Here we are at the first weekend trip of the year, after a long holiday through Central America, and without counting my quick visit to Madrid some days before as that was not for travelling but to be with my family and friends. And what a beautiful place to start the year, Cinque Terre, So now that it is getting extremely hard to find new appealing flight routes and destinations to go, it appears the weekend trips for 2016 will have to be planned differently; this is, flying somewhere we’ve already been, but to go to the nearby secondary cities and places where you cannot take a direct flight. And of course, there are hundreds of beautiful places still to discover across Europe, with many others always great to return; but from now on, this will have to be plan for most of our future weekend trips.

Starting this trend, a good priced flight to Pisa was then. Not for staying there and re-visit the city I’ve already been twice, but for spending the entire Saturday to visit Cinque Terre at merely 1 hour by train to the first of the villages, Riomaggiore, and the other 4 just a short train ride in between them. Visiting this beautiful region has been on the agenda for quite a while now but always forgotten on behalf of going somewhere else.
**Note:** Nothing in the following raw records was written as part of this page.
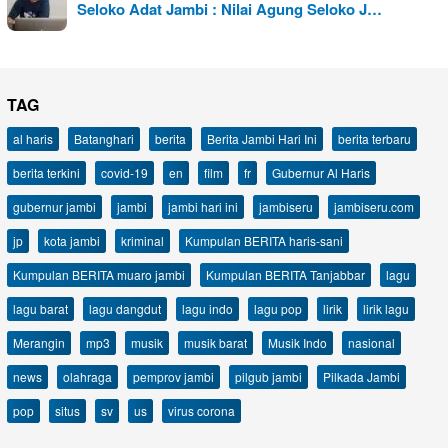
Seloko Adat Jambi : Nilai Agung Seloko J…
TAG
al haris
Batanghari
berita
Berita Jambi Hari Ini
berita terbaru
berita terkini
covid-19
en
film
fr
Gubernur Al Haris
gubernur jambi
jambi
jambi hari ini
jambiseru
jambiseru.com
jp
kota jambi
kriminal
Kumpulan BERITA haris-sani
Kumpulan BERITA muaro jambi
Kumpulan BERITA Tanjabbar
lagu
lagu barat
lagu dangdut
lagu indo
lagu pop
lirik
lirik lagu
Merangin
mp3
musik
musik barat
Musik Indo
nasional
news
olahraga
pemprov jambi
pilgub jambi
Pilkada Jambi
pop
situs
sv
us
virus corona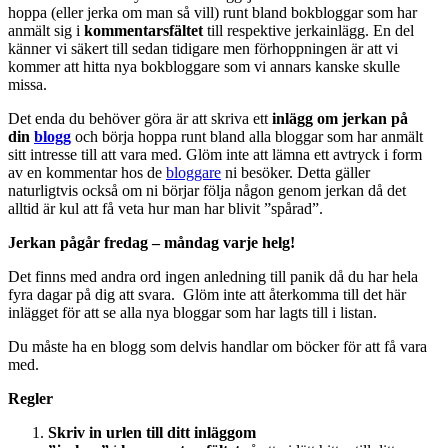
hoppa (eller jerka om man så vill) runt bland bokbloggar som har
anmält sig i
kommentarsfältet
till respektive jerkainlägg. En del
känner vi säkert till sedan tidigare men förhoppningen är att vi
kommer att hitta nya bokbloggare som vi annars kanske skulle
missa.
Det enda du behöver göra är att skriva ett
inlägg om jerkan på
din
blogg
och börja hoppa runt bland alla bloggar som har anmält
sitt intresse till att vara med. Glöm inte att lämna ett avtryck i form
av en kommentar hos de
bloggare
ni besöker. Detta gäller
naturligtvis också om ni börjar följa någon genom jerkan då det
alltid är kul att få veta hur man har blivit ”spårad”.
Jerkan pågår fredag – måndag varje helg!
Det finns med andra ord ingen anledning till panik då du har hela
fyra dagar på dig att svara. Glöm inte att återkomma till det här
inlägget för att se alla nya bloggar som har lagts till i listan.
Du måste ha en blogg som delvis handlar om böcker för att få vara
med.
Regler
Skriv in
urlen till ditt inlägg
om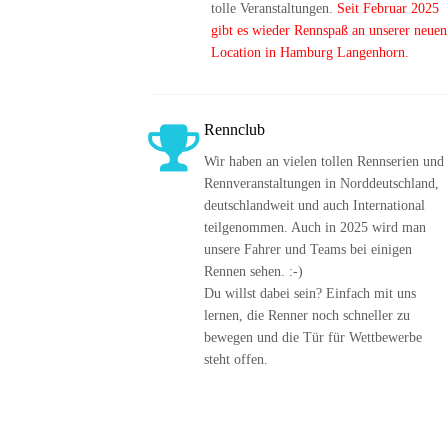
tolle Veranstaltungen.
 Seit Februar 2025 
gibt es wieder Rennspaß an unserer neuen
Location in Hamburg Langenhorn.
Rennclub
Wir haben an vielen tollen Rennserien und 
Rennveranstaltungen in Norddeutschland, 
deutschlandweit und auch International 
teilgenommen. Auch in 2025 wird man 
unsere Fahrer und Teams bei einigen 
Rennen sehen. :-)
Du willst dabei sein? Einfach mit uns 
lernen, die Renner noch schneller zu 
bewegen und die Tür für Wettbewerbe 
steht offen.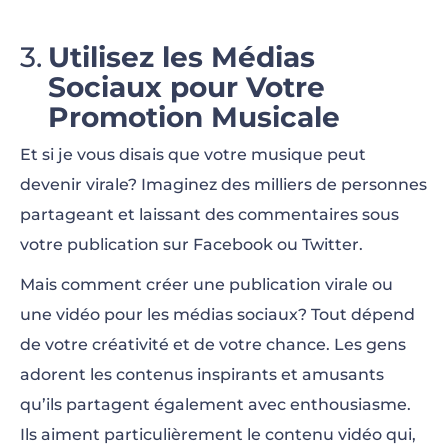
Utilisez les Médias
Sociaux pour Votre
Promotion Musicale
Et si je vous disais que votre musique peut
devenir virale? Imaginez des milliers de personnes
partageant et laissant des commentaires sous
votre publication sur Facebook ou Twitter.
Mais comment créer une publication virale ou
une vidéo pour les médias sociaux? Tout dépend
de votre créativité et de votre chance. Les gens
adorent les contenus inspirants et amusants
qu’ils partagent également avec enthousiasme.
Ils aiment particulièrement le contenu vidéo qui,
The 5 villages form part of the wider Cinque Terre National Park which is in turn, listed as a World Heritage Site by UNESCO under the name: Portovenere, Cinque Terre, and the Islands (Palmaria, Tino and Tinetto). It is definitely worth to come, see and enjoy the incredible nice landscapes, the rugged coastline and the multicolour ancient and historical villages against the deep blue of the Mediterranean Sea. (more…)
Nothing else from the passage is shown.